Tugas.
1. Tuliskan ulang bagian kutipan tentang pembantaian di Bali mulai dari "Bara konflik tersebut" sampai dengan "pengurus PKI Bali.", termasuk kedua bagian tersebut.
2. Sebutkan semua nama kota atau wilayah yang muncul dalam kutipan tentang pembantaian di Bali. Nama bangunan tidak termasuk.
3. Menurut kutipan tentang pembantaian di Bali, berapa jumlah korban tewas di Bali yang diperkirakan oleh Soe Hok Gie?

Bara konflik tersebut benar-benar meledak setelah Jakarta diguncang tragedi Gestok yang menewaskan beberapa orang Jenderal TNI-AD. Bali pun turut diguncang pembantaian mengerikan dengan korban tewas  puluhan ribu orang yang dianggap anggota PKI. Soe Hok Gie memperkirakan korban yang tewas akibat pembantaian Bali tersebut  menurut prediksi yang paling konservatif saja sebanyak 80.000 jiwa (Bentang,  1995).
Situasi yang makin memanas itu berdampak pada keluarga Sutedja. Puri Agung Negara di Jembrana milik keluarga besar Sutedja  tak luput dari amuk massa ‘anti-komunis’. Sutedja dan keluarganya digolongkan sebagai pendukung PKI, padahal realitasnya Sutedja adalah seorang Soekarnois dan  tak pernah menjadi anggota PKI. Meskipun  memang salah satu anggota keluarga besar Sutedja ada yang menjadi pengurus PKI Bali.

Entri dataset
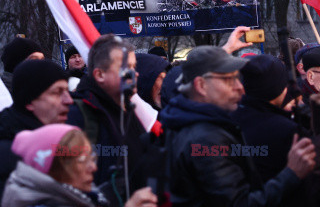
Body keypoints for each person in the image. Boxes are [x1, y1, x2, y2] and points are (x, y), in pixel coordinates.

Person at [161, 46, 316, 207]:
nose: (240, 88)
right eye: (229, 80)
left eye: (238, 78)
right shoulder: (206, 139)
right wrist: (291, 174)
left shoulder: (185, 120)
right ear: (201, 86)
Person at [67, 34, 147, 199]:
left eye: (134, 67)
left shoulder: (130, 110)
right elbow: (69, 193)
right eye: (126, 67)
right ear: (99, 75)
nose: (135, 74)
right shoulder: (77, 117)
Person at [2, 124, 158, 207]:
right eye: (82, 159)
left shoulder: (82, 198)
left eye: (92, 157)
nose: (94, 168)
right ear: (53, 167)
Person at [0, 60, 73, 198]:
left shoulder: (58, 140)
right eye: (57, 92)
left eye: (67, 91)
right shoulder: (9, 158)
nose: (69, 100)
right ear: (30, 101)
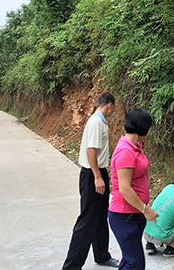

Kunci Jawaban.
1.
Bara konflik tersebut benar-benar meledak setelah Jakarta diguncang tragedi Gestok yang menewaskan beberapa orang Jenderal TNI-AD. Bali pun turut diguncang pembantaian mengerikan dengan korban tewas  puluhan ribu orang yang dianggap anggota PKI. Soe Hok Gie memperkirakan korban yang tewas akibat pembantaian Bali tersebut  menurut prediksi yang paling konservatif saja sebanyak 80.000 jiwa (Bentang,  1995).
Situasi yang makin memanas itu berdampak pada keluarga Sutedja. Puri Agung Negara di Jembrana milik keluarga besar Sutedja  tak luput dari amuk massa ‘anti-komunis’. Sutedja dan keluarganya digolongkan sebagai pendukung PKI, padahal realitasnya Sutedja adalah seorang Soekarnois dan  tak pernah menjadi anggota PKI. Meskipun  memang salah satu anggota keluarga besar Sutedja ada yang menjadi pengurus PKI Bali.

2. Jakarta, Bali, Jembrana

3. Menurut prediksi yang paling konservatif, jumlahnya sebanyak 80.000 jiwa.